Monday, February 11, 2008

Poor management, software failures and breakdowns in training led to a yearlong crisis at L.A. Unified

The L.A. Times reports:
In the weeks leading up to the launch of a new payroll system, Los Angeles Unified School District officials had plenty of warning that the $95-million technology project would have serious problems.

Critical hardware had failed numerous times. Flawed data collected over decades proved difficult to clean up and input into the new system. Payroll clerks complained that training had fallen far short -- more than 60 schools didn't have a single staff member who'd received any training.



Still, consultants hired to implement the system urged the district to proceed as scheduled in early January 2007. Three days before the system was to begin, they urged the district in a report to "Go! Proceed . . . and go-live on January 1!"

Go live they did, plunging the district into a crisis from which it is only now emerging. Over the course of last year, taxpayers overpaid an estimated $53 million to some 36,000 teachers and others, while thousands more went underpaid or not paid at all for months.

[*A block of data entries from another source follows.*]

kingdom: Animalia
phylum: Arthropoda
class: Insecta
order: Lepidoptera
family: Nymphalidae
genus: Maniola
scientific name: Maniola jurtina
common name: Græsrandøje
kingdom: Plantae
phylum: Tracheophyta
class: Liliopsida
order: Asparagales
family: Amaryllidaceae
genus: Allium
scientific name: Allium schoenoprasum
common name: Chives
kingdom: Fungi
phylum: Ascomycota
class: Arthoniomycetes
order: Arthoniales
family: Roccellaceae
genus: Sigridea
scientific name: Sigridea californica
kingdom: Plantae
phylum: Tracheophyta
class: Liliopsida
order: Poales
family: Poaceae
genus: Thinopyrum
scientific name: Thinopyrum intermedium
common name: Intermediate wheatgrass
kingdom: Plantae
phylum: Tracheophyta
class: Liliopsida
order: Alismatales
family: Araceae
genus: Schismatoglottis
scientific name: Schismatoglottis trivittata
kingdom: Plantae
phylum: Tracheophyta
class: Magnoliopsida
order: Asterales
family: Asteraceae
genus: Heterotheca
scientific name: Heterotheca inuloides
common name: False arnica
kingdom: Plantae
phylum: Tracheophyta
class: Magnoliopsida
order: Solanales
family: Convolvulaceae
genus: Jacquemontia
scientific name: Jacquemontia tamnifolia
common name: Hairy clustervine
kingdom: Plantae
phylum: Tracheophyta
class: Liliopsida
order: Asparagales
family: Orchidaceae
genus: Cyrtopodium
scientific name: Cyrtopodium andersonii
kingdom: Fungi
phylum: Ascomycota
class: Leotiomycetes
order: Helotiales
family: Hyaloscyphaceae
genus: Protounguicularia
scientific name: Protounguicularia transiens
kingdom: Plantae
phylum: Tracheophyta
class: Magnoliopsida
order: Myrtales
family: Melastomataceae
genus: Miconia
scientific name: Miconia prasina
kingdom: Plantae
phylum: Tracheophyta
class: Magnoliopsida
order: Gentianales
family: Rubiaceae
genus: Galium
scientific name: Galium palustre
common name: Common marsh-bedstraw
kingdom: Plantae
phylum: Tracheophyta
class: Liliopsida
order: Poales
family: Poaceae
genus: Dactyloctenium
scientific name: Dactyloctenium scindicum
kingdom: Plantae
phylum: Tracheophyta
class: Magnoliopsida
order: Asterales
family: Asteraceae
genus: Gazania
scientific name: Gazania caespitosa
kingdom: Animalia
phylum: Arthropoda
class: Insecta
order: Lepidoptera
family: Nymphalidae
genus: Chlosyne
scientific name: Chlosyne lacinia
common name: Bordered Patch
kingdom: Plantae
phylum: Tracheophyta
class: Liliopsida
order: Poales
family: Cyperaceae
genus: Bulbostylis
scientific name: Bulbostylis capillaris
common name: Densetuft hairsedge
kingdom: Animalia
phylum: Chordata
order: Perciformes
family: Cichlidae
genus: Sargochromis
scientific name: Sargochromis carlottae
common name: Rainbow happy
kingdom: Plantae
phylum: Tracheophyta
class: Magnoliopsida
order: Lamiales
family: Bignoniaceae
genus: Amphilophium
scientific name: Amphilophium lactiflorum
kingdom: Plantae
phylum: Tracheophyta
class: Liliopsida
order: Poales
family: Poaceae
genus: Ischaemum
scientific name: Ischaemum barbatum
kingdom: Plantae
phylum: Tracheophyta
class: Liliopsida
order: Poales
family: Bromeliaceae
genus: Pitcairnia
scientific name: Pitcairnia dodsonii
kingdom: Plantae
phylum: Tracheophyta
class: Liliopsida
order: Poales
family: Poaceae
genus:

A review of documents and interviews with current and former officials about the yearlong crisis shed light on fundamental problems that plagued the district and prevented it from solving the fiasco faster. Dysfunctional management and internal power struggles allowed the project to go forward with no one fully in charge and hampered the district's ability to mount an effective response when serious problems arose. Years of shoddy record-keeping and strangely complex union contracts made answering basic questions -- including how much people should be paid and what jobs they worked -- almost impossible.

The debacle has left teachers and other staff embittered. In one case last fall, the new system inexplicably dropped math coach Mary Weiss from the rolls. Weiss, 56, did not receive a paycheck for three consecutive months, forcing her to borrow money from family members and accept advances from the district.

"It has been an absolute nightmare," said Weiss, who has worked for L.A. Unified for 32 years. "It has affected my work, my personal life -- everything. I would wake up in the morning with this sense of doom and dread, and just cry.

"All they could tell me was that the computer didn't recognize me anymore."

Supt. David L. Brewer oversaw the district's clumsy recovery effort. It has taken a year to stabilize the system. The ordeal has weakened the superintendent, opening him to criticism that he has been ineffective.

"We were not ready to go live with this system, but we didn't have the internal expertise to know that," Brewer said in a recent interview.

In the end, the cost of repairs and delays is expected to top $35 million.



Faulty foundations

The district's past made a mess of its future.

For decades, L.A. Unified has negotiated complicated labor agreements with several unions that represent the district's roughly 95,000 teachers, principals, custodians, bus drivers and others. Each new contract -- especially those for teachers -- layered on more Byzantine requirements about salary scales, work rules and job assignments. (There are, for example, 1,150 categories of pay an employee might receive for various assignments, reimbursements or bonuses.)

District departments, meanwhile, operated in isolation, storing salary and job-assignment information in dozens of separate databases.

Around it all, the district had cobbled together a wildly inefficient process for paying its employees, a process that made thousands of mistakes each month.

Any new payroll system promised to bring the district into the modern business age. But to do so, it would have to deal with this legacy.
Do you think if the socialists get their dream of single payer health care things will run any different?